Like some of my other episodes, I’m only going to give a sampling of what is currently out there, mainly because the space is changing so quickly. Also many of the tools are duplicative. I’ll tell you one of the places I learn about all of these tools, it’s a newsletter called Ben’s Bites. Ben publishes regularly, about every few days, and each newsletter contains dozens of links to new tools. I can barely keep up!
Let’s start simple. You’ve got an image, and you want some element, object, or person removed. What do you do? You hit up Jimmy or Sally, your friends who are pretty good at Photoshop right? Wrong, you visit Cleanup.pictures, upload your image, click a few times, and you're done. That beach shot that just needed the dude in the background removed is all set, in seconds.
For any graphic designers out there who would be interested in a text-to-vector graphics tool, look no further than Illustroke. It’s not free, but an initial bundle of 50 “tokens” to get started is only $6. The quality of the examples is pretty high; I can imagine this tool being a huge help for projects that require scalable vector graphics.

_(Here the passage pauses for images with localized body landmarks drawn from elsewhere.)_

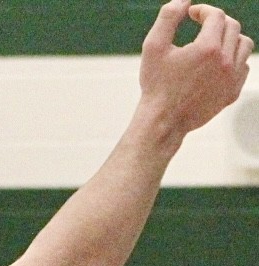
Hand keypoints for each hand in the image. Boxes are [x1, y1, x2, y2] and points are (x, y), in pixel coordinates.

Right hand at [139, 2, 250, 140]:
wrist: (162, 123)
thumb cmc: (155, 86)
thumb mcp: (153, 48)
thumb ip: (168, 17)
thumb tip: (184, 1)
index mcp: (207, 48)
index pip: (215, 16)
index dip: (203, 11)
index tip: (193, 15)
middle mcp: (225, 61)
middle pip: (232, 27)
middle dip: (217, 22)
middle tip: (202, 26)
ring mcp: (231, 78)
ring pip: (243, 45)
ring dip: (231, 38)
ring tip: (215, 43)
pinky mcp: (232, 92)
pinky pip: (244, 67)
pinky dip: (235, 60)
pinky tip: (219, 63)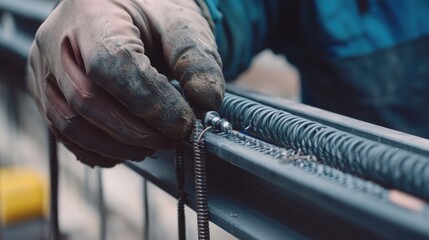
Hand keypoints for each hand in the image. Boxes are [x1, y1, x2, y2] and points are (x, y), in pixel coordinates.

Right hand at [27, 0, 223, 166]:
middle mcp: (57, 40)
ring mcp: (46, 68)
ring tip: (152, 145)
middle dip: (135, 132)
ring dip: (116, 146)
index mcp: (92, 13)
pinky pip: (62, 132)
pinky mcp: (47, 91)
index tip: (183, 123)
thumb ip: (197, 60)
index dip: (151, 103)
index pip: (113, 66)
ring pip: (71, 123)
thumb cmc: (152, 14)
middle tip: (172, 139)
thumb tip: (206, 103)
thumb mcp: (181, 25)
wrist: (128, 11)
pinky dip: (97, 149)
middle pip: (87, 100)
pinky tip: (125, 148)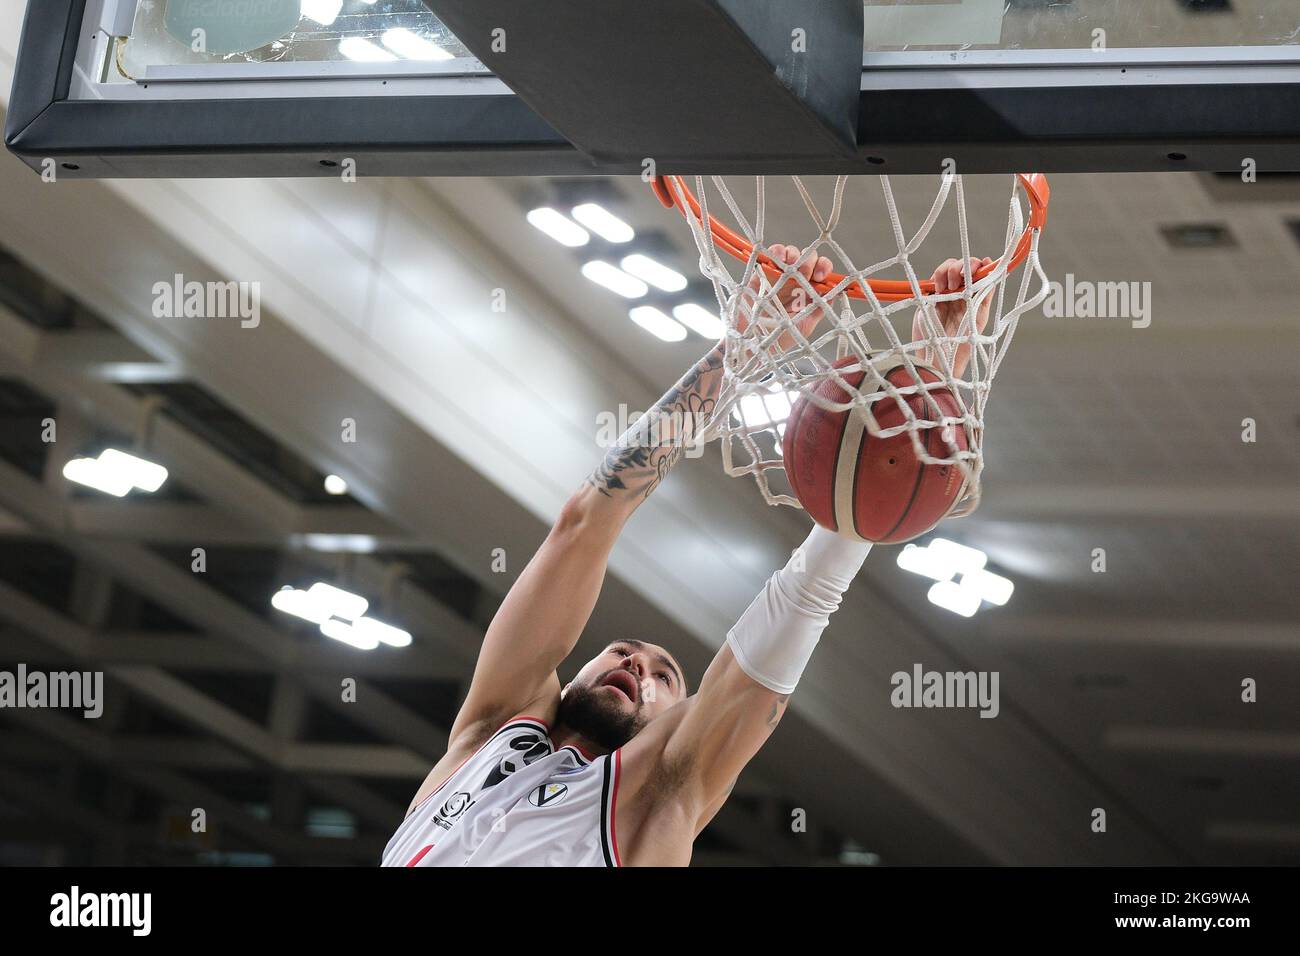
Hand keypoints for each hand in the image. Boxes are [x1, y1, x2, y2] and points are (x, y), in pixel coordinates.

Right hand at [736, 244, 833, 351]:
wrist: (751, 344)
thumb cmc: (777, 340)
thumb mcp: (805, 327)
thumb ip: (819, 309)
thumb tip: (835, 292)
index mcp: (808, 293)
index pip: (821, 272)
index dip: (824, 269)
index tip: (820, 277)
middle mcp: (795, 283)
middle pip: (808, 259)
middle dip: (810, 261)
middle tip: (804, 274)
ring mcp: (778, 277)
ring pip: (791, 254)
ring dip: (794, 255)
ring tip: (791, 265)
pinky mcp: (762, 274)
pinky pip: (771, 255)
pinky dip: (777, 251)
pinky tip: (780, 258)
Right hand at [911, 256, 993, 377]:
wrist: (943, 356)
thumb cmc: (964, 341)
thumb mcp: (979, 316)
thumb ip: (986, 294)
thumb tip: (996, 272)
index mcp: (973, 295)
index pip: (976, 271)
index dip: (977, 264)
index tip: (980, 266)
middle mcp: (959, 291)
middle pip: (961, 265)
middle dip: (962, 267)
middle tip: (961, 278)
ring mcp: (943, 293)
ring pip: (946, 269)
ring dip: (948, 271)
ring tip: (948, 288)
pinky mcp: (928, 296)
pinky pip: (932, 279)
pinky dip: (937, 278)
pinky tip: (940, 289)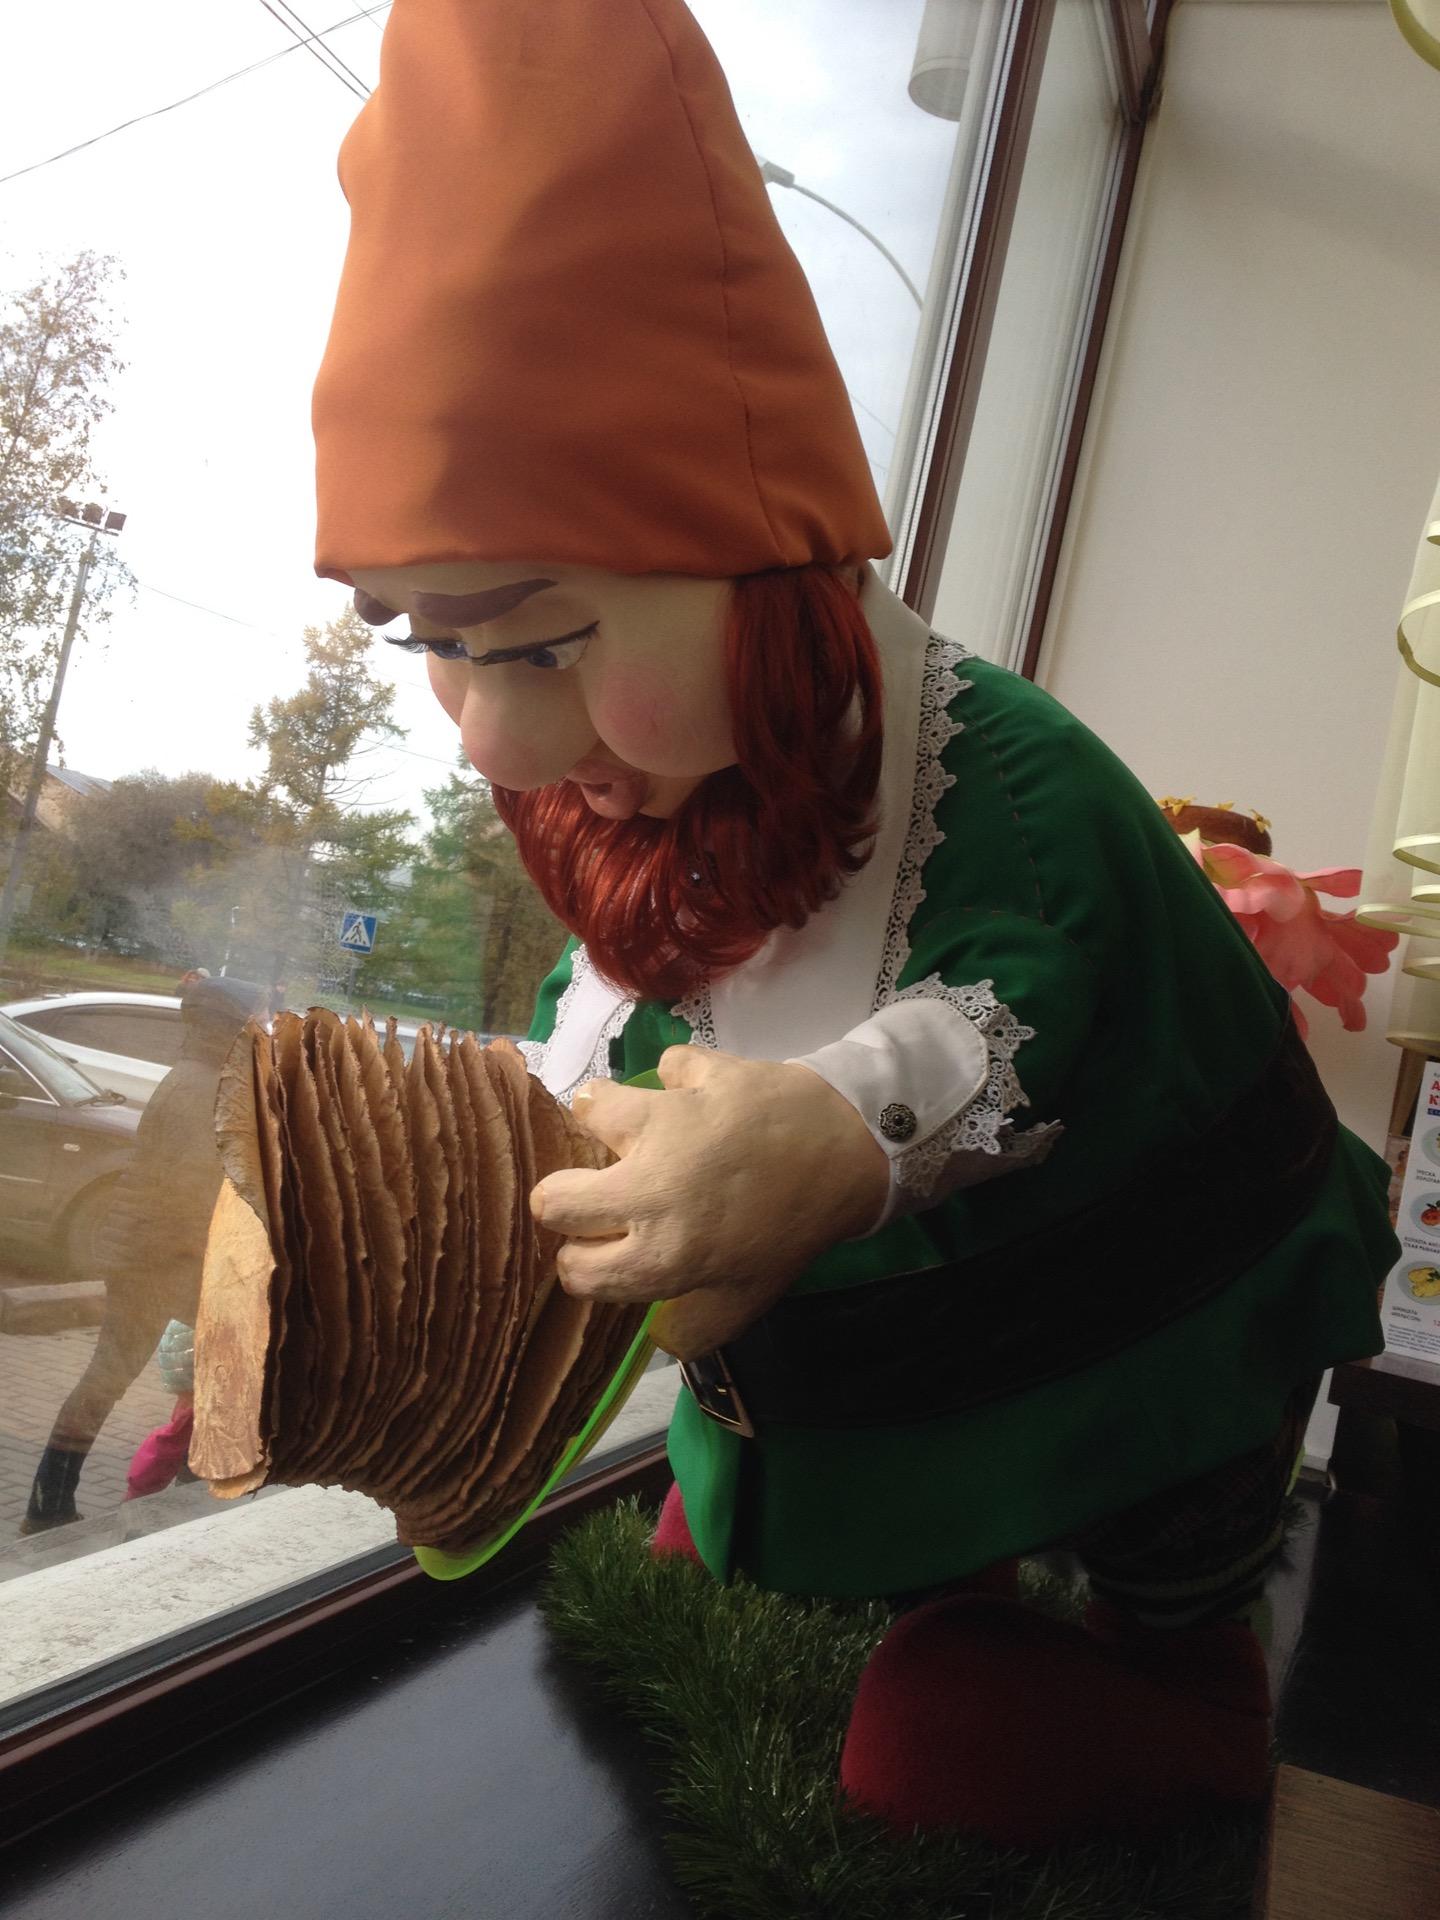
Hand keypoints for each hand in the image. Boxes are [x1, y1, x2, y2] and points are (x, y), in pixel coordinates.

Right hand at [531, 1046, 889, 1359]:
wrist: (852, 1157)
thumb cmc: (792, 1233)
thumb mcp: (748, 1300)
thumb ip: (696, 1328)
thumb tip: (659, 1336)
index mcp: (660, 1257)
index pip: (576, 1270)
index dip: (583, 1264)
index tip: (600, 1251)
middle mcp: (648, 1191)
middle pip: (552, 1199)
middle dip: (567, 1200)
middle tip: (598, 1194)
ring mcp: (668, 1126)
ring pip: (590, 1108)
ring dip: (606, 1119)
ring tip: (631, 1129)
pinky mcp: (697, 1076)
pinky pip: (668, 1067)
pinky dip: (679, 1078)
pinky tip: (696, 1094)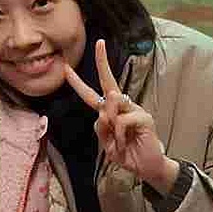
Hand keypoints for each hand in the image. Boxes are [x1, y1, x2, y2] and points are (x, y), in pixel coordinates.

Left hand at [65, 39, 178, 192]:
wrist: (147, 168)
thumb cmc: (127, 153)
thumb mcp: (107, 144)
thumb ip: (101, 129)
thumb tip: (104, 111)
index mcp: (110, 111)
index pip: (91, 95)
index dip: (77, 83)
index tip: (65, 69)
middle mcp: (122, 106)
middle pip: (109, 82)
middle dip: (102, 62)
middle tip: (99, 43)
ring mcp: (134, 109)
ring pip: (112, 103)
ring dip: (110, 127)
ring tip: (119, 142)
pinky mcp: (144, 117)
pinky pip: (122, 120)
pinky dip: (119, 134)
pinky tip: (125, 143)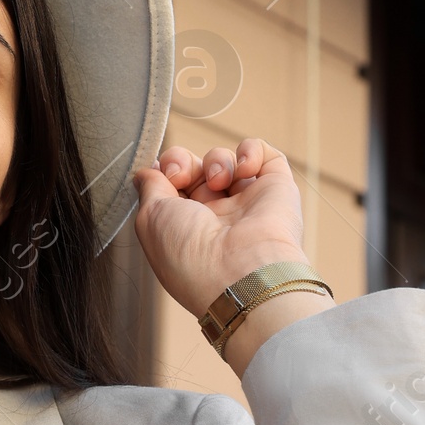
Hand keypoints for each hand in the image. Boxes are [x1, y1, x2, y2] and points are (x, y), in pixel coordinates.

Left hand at [132, 139, 306, 320]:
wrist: (242, 273)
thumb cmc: (190, 255)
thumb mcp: (150, 219)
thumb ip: (148, 188)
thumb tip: (147, 171)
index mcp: (184, 228)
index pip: (171, 186)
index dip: (164, 170)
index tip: (161, 174)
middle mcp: (215, 217)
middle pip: (194, 169)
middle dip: (183, 161)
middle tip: (182, 175)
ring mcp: (247, 204)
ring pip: (225, 160)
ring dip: (216, 161)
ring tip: (218, 182)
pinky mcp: (277, 191)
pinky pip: (266, 156)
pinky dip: (251, 151)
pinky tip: (243, 168)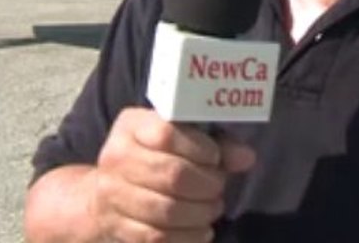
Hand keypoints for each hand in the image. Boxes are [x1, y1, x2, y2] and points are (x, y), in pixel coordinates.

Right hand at [91, 107, 255, 241]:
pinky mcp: (117, 227)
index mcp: (132, 126)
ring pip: (167, 210)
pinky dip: (188, 237)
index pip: (167, 134)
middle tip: (218, 187)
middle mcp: (115, 158)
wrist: (112, 191)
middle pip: (172, 175)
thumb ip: (217, 144)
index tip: (215, 158)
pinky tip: (201, 230)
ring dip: (201, 213)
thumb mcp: (183, 138)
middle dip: (207, 185)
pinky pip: (158, 238)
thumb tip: (246, 157)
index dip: (200, 149)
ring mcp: (112, 195)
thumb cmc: (158, 156)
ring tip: (212, 208)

Things can get even more niche. Stockimg.AI creates stock images from text prompts, Iconify.AI creates app icons from text prompts, you get the idea. There is a tool called PatternedAI, which as the name suggests, generates only patterns from text prompts. Their pricing structure does have a free option, so if you are looking for royalty-free patterns to use for your products, this could be an interesting resource.
A tool called Looka asks you for a company name, industry, and a few more questions, and generates corporate logos and marketing materials.
On the video side of things, there is one tool I have to mention that is not available yet as of this recording. I can’t wait to actually see it in action, or use it myself. It’s called Gen-1 by a company called Runway, and you have to see the demo video. Essentially the tool accepts words and images as prompts to generate new videos out of existing ones. Meaning, you take your source video, which can be of low quality lighting or set design, even a phone camera video shot in low light, and then transform the entire video to a visual style based on a text or image prompt. The new video retains all of the motion and cuts, but the overall visual style is completely changed. As of this episode recording Runway is giving access to a few creators, and everyone else gets to sign up on a waiting list. Runway, if you’re listening, throw me a bone here!
If you’ve made it this far, maybe you’re wondering, “Hey, I thought this guy was going to teach me how to use tools with each episode” – or maybe you’re not, but regardless I want to address this. Yes, when I started the podcast this was my intention. But as I record these episodes, it’s become obvious that the vast majority of these tools are ridiculously easy to use. Just click the link in the episode description. Usually you just type in a box or upload an image and click twice here and there and you’re done. And you may have noticed that I can’t help myself from asking macro questions about the effects of these tools on society, policy, economics, and much more.
Basically what I’m saying is, the format is going to be a little fluid. I still intend on covering categories of tools, but I want to keep pushing beyond just curating from what’s out there. This podcast has already led to introductions with all kinds of interesting people, and I’d like to throw in a few interviews as well. I hope you’ll continue with me on my journey. Buckle up!